History 143 Assignment Guide, March 3-5, 2009

 

Reading: America: A Concise History, 671-678; Discovering the American Past, 165-87

 

 

Background information: After reading this assignment, you should know the following:

1.      How and why a mass national culture emerged during the 1920s. (Be sure to note the influence of mass media, especially movies.)

 

 

2.      How women’s roles and responsibilities were changing—and not changing—during the 1920s.

 

 

3.      Why women were divided on the issue of the proposed Equal Rights Amendment.

 

 

Discussion: In class, you should be able to answer these questions, based upon the primary sources in Discovering the American Past:

  1. Why were social scientists interested in studying the roles of women during the 1920s,  and why must we examine with care their findings?

 

 

  1. What did the social scientists have to say about female sexuality?

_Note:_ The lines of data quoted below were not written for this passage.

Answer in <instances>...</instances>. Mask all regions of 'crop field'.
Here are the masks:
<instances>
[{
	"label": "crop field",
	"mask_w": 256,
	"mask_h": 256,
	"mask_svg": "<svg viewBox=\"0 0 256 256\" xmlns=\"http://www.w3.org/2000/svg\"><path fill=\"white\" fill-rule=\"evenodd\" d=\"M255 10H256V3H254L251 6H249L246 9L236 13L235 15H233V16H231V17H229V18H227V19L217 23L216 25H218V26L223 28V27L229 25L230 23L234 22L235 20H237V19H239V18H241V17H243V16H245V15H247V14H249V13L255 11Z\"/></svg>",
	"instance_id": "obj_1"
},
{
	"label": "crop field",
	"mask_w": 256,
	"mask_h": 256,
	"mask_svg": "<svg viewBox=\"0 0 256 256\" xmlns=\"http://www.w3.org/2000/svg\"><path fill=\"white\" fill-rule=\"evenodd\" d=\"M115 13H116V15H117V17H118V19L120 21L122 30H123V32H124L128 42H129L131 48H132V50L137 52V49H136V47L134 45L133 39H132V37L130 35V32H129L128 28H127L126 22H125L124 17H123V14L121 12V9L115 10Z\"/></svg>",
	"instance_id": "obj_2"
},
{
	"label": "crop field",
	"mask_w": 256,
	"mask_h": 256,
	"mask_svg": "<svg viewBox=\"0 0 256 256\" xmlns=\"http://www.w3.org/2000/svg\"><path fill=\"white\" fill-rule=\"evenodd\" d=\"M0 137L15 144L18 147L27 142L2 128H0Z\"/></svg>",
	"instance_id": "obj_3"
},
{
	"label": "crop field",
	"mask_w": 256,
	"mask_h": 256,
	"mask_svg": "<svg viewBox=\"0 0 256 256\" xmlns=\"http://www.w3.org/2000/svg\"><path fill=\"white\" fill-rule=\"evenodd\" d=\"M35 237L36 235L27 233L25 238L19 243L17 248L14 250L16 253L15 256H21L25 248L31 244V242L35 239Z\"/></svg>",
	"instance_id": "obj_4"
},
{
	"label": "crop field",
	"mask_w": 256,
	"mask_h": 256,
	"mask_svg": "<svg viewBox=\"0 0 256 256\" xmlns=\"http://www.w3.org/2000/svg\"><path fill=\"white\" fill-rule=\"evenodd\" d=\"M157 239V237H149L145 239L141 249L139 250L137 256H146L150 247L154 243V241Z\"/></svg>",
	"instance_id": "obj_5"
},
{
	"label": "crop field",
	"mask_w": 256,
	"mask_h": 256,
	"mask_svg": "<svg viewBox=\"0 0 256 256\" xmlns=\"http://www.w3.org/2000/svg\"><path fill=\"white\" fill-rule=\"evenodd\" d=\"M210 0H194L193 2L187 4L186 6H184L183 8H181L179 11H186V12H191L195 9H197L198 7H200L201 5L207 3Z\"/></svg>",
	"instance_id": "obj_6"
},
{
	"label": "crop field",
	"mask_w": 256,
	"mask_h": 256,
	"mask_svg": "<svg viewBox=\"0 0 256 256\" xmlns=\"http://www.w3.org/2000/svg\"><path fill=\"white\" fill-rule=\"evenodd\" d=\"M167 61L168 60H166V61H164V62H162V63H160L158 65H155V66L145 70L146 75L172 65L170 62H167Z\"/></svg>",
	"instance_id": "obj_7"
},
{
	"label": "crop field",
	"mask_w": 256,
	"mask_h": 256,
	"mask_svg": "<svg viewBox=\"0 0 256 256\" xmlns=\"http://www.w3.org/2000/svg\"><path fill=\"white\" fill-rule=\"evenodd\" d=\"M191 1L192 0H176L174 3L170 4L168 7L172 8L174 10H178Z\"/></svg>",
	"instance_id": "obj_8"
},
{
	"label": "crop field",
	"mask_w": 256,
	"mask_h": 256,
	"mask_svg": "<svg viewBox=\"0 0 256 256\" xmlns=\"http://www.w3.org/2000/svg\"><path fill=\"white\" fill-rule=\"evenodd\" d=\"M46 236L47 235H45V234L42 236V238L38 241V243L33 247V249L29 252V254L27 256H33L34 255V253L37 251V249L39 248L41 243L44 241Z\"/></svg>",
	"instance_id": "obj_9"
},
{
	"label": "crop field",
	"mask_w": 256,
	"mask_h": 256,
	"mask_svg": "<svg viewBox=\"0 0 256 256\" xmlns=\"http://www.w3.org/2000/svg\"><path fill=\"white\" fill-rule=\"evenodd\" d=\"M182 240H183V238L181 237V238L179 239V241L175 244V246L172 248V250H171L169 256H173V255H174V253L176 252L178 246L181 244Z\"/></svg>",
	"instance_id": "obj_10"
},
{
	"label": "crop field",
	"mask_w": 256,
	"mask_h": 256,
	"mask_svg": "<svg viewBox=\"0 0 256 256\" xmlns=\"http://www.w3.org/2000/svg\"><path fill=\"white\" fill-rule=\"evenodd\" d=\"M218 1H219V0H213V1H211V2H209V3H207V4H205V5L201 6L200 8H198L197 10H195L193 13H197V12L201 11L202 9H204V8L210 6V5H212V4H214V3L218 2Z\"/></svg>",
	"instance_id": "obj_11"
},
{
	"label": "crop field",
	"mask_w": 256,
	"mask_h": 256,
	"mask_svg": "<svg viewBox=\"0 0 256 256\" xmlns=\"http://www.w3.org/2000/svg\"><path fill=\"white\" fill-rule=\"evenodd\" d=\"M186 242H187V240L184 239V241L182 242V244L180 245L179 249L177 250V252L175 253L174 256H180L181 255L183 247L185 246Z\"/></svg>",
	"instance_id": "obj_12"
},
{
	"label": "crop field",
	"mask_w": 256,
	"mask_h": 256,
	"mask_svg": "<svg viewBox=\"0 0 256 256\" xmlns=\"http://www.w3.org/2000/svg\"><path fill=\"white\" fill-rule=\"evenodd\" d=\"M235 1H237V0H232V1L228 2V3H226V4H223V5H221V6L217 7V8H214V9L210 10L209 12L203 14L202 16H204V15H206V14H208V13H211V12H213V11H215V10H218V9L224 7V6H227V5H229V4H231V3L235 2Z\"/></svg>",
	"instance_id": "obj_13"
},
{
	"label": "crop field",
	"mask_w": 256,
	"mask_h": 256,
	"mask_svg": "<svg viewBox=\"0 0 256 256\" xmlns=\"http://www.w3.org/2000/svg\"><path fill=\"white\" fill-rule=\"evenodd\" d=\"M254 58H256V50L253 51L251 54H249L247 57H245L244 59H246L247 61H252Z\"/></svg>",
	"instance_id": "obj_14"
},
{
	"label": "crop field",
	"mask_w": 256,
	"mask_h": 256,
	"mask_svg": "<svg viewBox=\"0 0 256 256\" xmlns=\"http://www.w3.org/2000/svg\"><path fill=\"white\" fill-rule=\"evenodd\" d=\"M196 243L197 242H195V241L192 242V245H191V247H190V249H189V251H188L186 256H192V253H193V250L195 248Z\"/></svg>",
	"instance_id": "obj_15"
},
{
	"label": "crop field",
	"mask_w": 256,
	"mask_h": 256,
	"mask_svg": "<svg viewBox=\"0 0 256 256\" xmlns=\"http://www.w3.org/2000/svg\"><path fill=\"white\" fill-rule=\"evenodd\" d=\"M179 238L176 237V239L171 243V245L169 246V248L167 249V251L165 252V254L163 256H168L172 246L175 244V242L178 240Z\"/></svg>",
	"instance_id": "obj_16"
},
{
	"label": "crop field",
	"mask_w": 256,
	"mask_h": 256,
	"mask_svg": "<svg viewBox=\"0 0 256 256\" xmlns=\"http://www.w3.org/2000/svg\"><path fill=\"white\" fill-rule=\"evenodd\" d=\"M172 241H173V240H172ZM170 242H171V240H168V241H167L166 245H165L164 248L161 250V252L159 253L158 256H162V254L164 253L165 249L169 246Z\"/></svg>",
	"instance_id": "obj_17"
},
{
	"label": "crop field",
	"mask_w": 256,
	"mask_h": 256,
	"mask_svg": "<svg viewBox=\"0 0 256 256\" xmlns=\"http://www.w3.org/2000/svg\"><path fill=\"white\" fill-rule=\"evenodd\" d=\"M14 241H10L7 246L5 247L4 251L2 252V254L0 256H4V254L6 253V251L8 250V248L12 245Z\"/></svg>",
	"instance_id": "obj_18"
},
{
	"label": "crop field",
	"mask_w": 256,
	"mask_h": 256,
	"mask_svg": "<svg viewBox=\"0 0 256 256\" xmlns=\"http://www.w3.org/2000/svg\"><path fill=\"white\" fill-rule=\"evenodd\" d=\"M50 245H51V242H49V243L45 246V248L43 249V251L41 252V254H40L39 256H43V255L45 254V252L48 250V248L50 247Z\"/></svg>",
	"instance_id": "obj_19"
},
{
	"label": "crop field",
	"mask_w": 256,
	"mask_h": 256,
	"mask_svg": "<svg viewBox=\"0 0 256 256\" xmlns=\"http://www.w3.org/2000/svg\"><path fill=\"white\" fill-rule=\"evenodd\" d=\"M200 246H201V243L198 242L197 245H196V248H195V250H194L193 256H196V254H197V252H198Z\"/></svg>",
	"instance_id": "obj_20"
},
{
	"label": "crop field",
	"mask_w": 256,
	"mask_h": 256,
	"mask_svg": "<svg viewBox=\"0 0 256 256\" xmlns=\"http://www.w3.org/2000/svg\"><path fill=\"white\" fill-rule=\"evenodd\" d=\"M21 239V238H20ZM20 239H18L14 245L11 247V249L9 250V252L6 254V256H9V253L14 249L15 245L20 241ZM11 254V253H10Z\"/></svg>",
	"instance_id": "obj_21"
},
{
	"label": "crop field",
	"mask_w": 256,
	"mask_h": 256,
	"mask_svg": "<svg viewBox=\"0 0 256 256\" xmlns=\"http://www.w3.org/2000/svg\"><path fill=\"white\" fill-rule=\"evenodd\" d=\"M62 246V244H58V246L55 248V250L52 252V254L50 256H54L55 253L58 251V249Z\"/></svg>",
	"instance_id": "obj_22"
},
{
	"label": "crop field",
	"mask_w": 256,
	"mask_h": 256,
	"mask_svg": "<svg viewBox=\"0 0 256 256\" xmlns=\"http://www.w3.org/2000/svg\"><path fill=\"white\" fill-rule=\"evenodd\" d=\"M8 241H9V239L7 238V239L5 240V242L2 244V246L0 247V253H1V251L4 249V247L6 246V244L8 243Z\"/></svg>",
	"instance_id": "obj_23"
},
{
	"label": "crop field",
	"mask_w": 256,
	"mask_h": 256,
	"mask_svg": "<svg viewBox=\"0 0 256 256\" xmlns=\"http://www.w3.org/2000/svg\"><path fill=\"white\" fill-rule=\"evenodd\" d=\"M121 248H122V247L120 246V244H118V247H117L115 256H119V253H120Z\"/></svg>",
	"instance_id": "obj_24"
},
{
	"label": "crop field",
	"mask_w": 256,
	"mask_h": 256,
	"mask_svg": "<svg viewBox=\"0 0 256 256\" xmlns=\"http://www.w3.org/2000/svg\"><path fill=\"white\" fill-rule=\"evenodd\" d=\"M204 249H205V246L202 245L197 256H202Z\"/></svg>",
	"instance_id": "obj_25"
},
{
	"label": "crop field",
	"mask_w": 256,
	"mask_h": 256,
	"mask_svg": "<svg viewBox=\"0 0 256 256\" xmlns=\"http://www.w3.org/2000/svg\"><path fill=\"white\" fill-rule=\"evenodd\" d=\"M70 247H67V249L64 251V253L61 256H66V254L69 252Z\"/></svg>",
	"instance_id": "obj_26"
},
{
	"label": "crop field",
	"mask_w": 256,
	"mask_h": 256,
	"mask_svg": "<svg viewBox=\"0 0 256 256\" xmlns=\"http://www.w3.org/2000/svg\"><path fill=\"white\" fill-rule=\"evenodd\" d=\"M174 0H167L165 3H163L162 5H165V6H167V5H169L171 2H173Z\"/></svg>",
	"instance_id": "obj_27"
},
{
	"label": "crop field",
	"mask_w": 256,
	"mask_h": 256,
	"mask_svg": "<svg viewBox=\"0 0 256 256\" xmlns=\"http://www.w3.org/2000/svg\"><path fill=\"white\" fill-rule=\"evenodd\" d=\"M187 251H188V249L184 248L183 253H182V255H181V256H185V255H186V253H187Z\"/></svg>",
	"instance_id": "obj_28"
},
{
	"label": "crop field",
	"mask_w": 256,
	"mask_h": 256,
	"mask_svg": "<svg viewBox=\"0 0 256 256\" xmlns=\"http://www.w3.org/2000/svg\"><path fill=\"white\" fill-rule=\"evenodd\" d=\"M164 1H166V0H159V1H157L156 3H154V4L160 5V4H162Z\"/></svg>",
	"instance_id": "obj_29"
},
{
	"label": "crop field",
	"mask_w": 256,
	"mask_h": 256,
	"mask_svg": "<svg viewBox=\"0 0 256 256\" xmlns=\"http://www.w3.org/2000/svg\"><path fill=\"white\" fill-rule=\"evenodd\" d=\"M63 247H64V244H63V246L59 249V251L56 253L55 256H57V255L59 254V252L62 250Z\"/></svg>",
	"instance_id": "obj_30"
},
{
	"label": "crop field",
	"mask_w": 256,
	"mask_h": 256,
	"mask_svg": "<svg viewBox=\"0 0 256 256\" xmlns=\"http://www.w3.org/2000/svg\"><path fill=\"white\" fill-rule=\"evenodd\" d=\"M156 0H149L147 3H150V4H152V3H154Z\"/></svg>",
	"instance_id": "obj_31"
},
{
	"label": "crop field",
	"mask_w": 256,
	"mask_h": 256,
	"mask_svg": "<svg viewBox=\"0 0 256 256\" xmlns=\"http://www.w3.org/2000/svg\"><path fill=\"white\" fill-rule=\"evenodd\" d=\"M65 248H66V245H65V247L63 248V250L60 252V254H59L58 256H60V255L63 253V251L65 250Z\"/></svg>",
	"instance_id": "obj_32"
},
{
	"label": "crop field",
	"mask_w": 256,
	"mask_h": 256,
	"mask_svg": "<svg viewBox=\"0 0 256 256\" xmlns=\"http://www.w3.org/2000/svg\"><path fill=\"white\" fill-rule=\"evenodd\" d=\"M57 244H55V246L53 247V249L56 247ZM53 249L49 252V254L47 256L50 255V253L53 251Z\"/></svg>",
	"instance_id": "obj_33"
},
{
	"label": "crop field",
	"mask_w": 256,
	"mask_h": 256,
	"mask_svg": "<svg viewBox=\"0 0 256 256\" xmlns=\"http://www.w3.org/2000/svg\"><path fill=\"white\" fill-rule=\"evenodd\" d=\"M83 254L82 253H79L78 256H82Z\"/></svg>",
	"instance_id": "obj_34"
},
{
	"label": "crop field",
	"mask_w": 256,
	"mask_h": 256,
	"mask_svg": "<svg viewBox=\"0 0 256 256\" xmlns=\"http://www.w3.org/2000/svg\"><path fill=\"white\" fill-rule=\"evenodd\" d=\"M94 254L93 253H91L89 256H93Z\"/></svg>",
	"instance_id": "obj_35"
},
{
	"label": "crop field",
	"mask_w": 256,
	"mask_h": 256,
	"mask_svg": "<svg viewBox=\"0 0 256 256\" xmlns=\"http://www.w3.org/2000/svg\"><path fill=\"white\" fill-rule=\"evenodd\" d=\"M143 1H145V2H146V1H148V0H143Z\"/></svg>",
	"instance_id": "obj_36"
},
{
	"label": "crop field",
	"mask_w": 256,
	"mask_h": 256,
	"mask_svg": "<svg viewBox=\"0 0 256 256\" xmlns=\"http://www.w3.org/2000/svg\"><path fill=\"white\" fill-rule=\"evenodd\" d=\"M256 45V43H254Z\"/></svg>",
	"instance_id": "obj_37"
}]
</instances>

What kinds of assumptions were made about women and sex?

 

 

  1. Why did family prosperity and happiness presumably depend on “efficient housekeeping”?

 

 

  1. Were working mothers bad mothers, according to these social scientists?

 

 

 

  1. What did men and women have to do to have a happy marriage? What were the main causes of unhappy marriages?

 

 

 

Contemporary connection: In class, you should be able to answer the following question:

 

As the sources demonstrate, Americans in the 1920s had mixed feelings about the “new woman” who wanted an education, a career, and a family. Are these mixed feelings still around?